▼

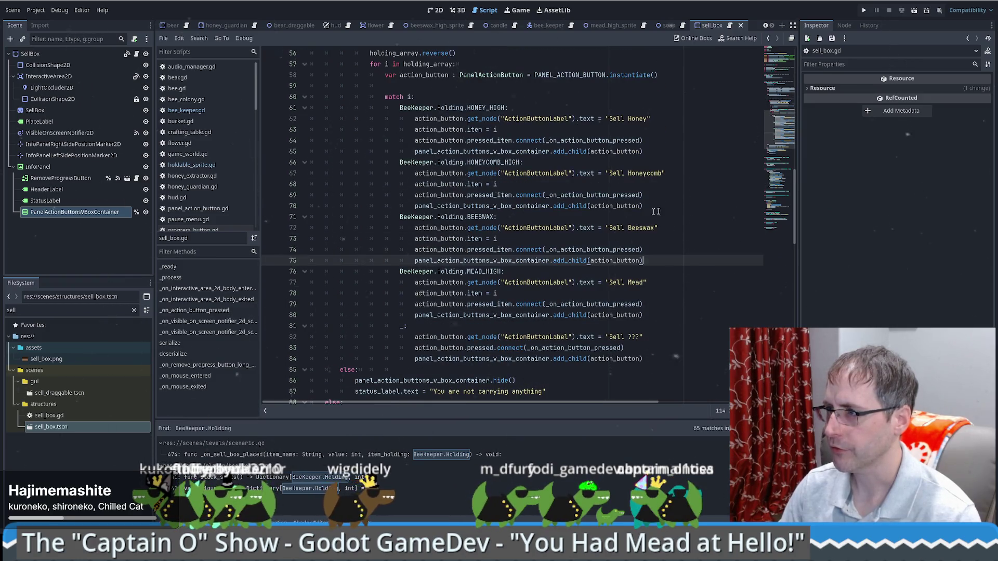
mouse_move(653, 206)
mouse_down()
mouse_move(571, 117)
mouse_move(415, 97)
mouse_up()
key(ctrl+c)
key(BackSpace)
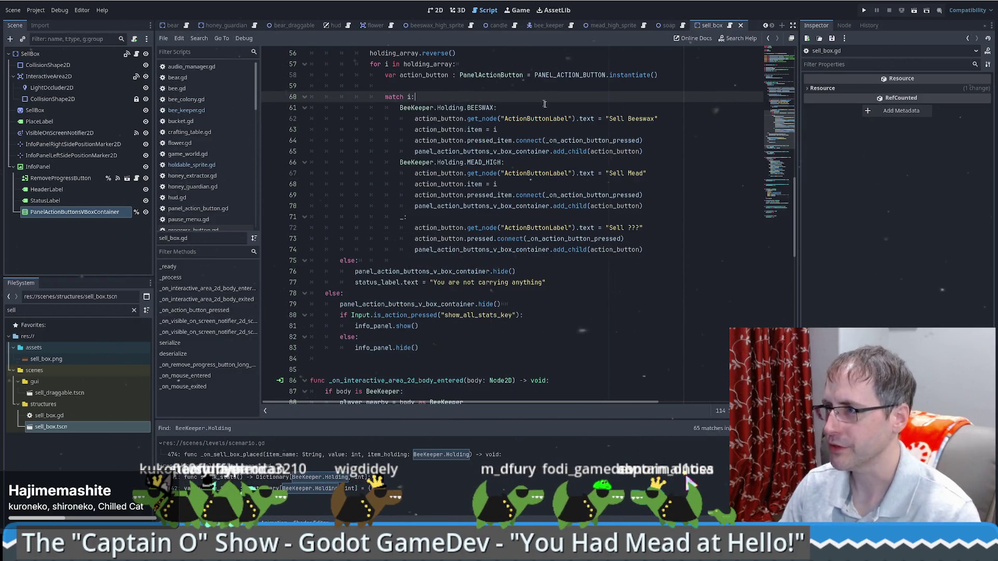
click(658, 153)
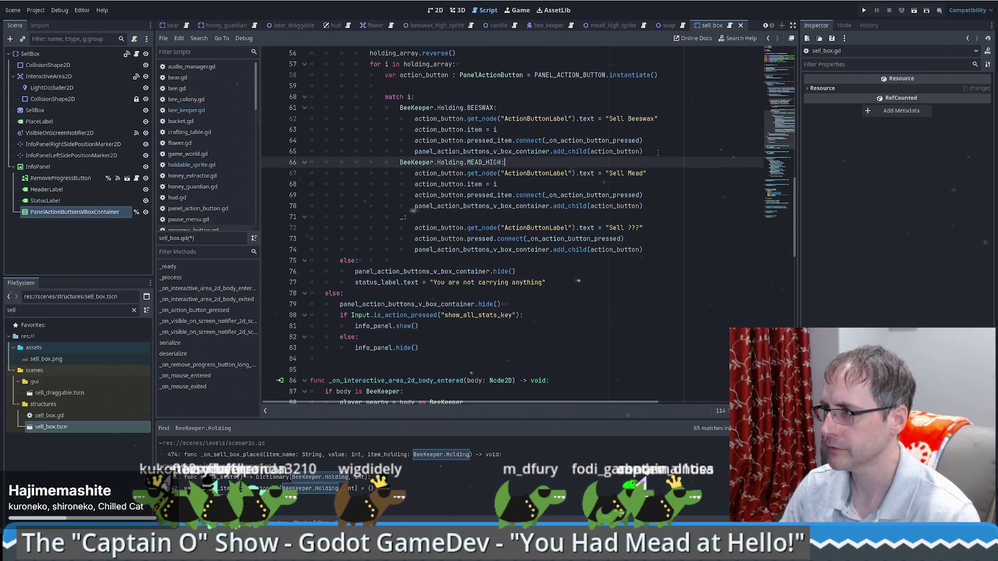
key(ctrl+v)
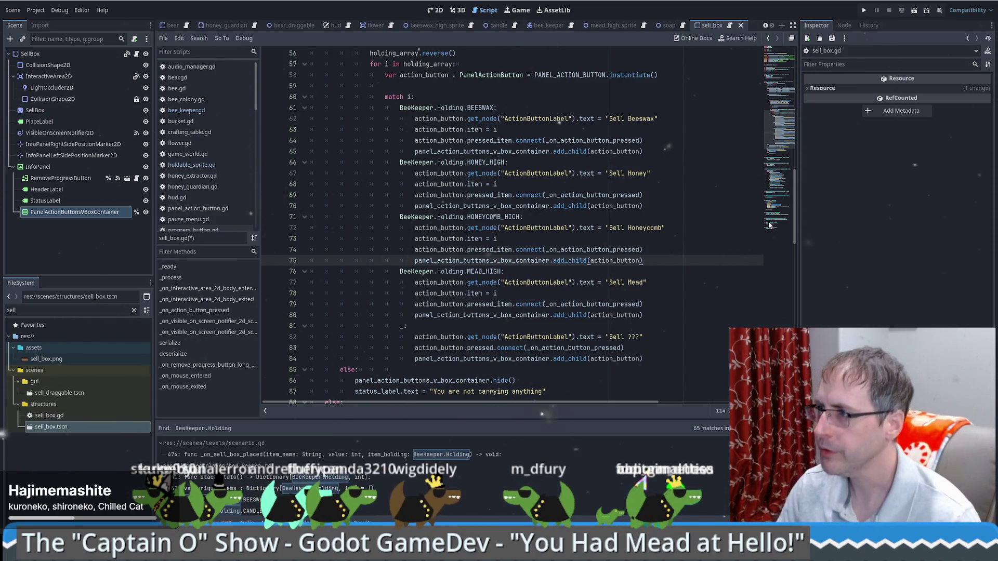
click(511, 104)
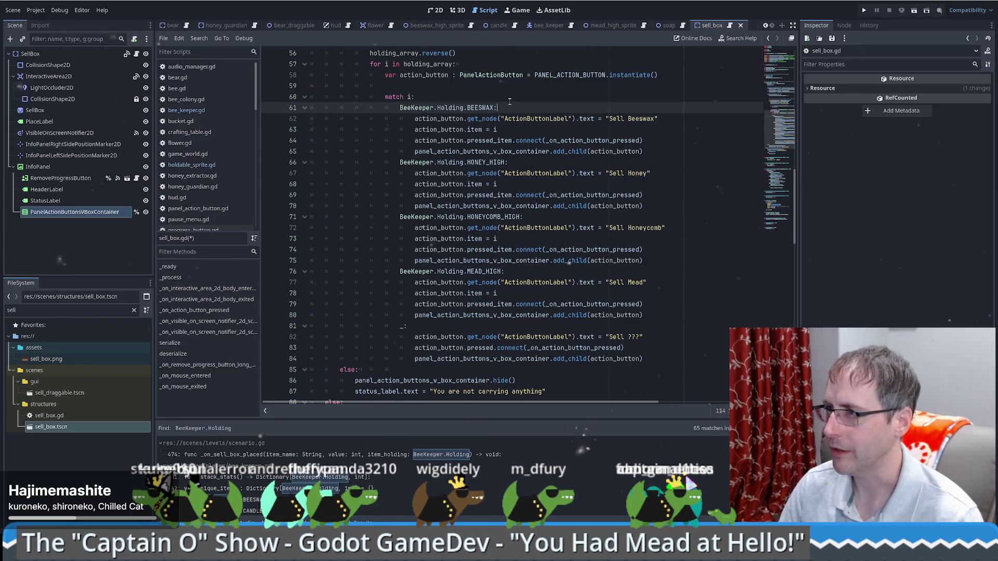
Duplicate the BEESWAX case as a new CANDLE case labelled 'Sell Candle'.
key(Up)
drag(644, 152, 590, 96)
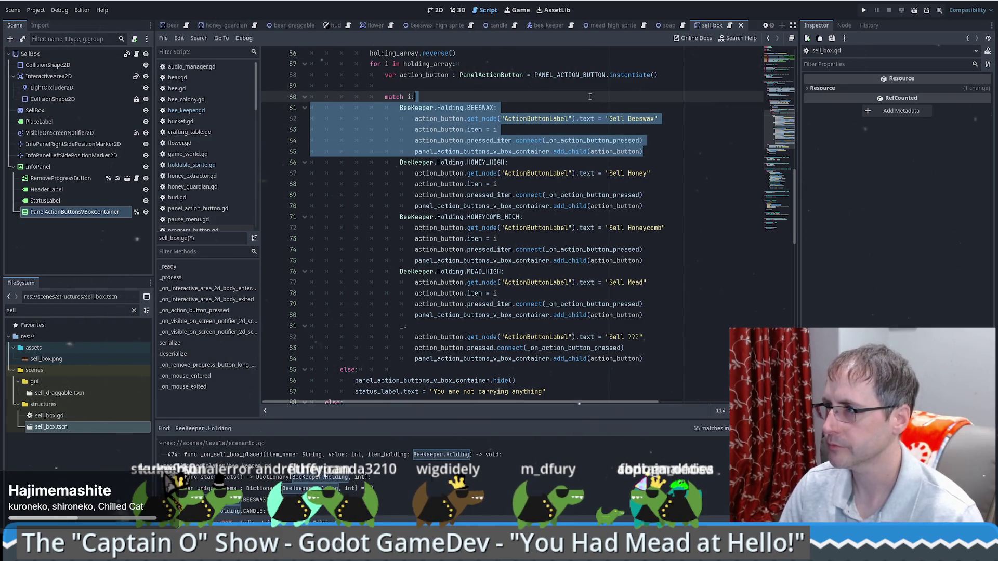
key(ctrl+shift+d)
double_click(475, 108)
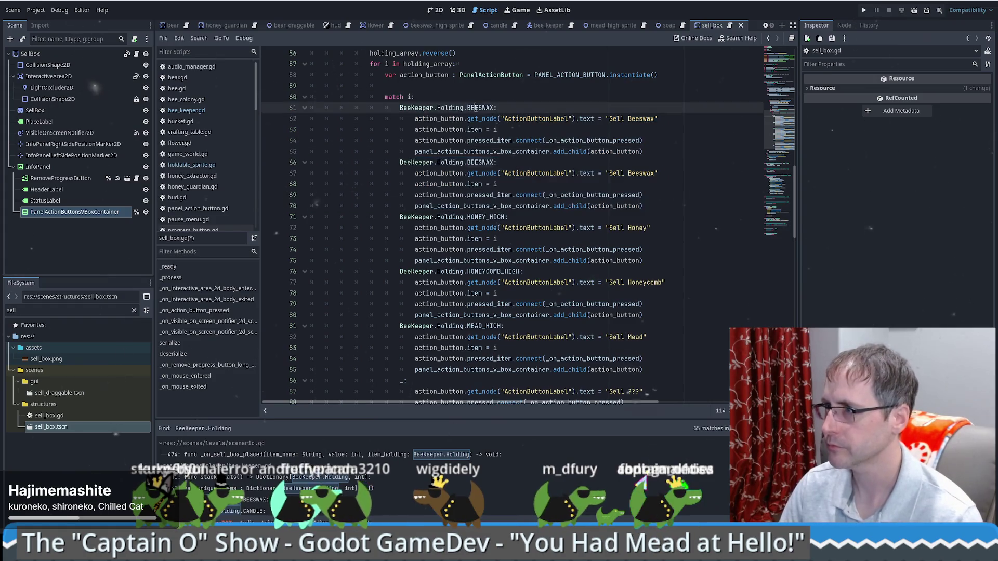
text(c)
key(Return)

▲

* Your assignment: Reproduce exactly and only the lines from the line that contains "click(658, 153)" to the end of the data above, both ends included. No pictures go in the copy.

* Response to this task:
click(658, 153)
key(ctrl+v)
click(511, 104)
Duplicate the BEESWAX case as a new CANDLE case labelled 'Sell Candle'.
key(Up)
drag(644, 152, 590, 96)
key(ctrl+shift+d)
double_click(475, 108)
text(c)
key(Return)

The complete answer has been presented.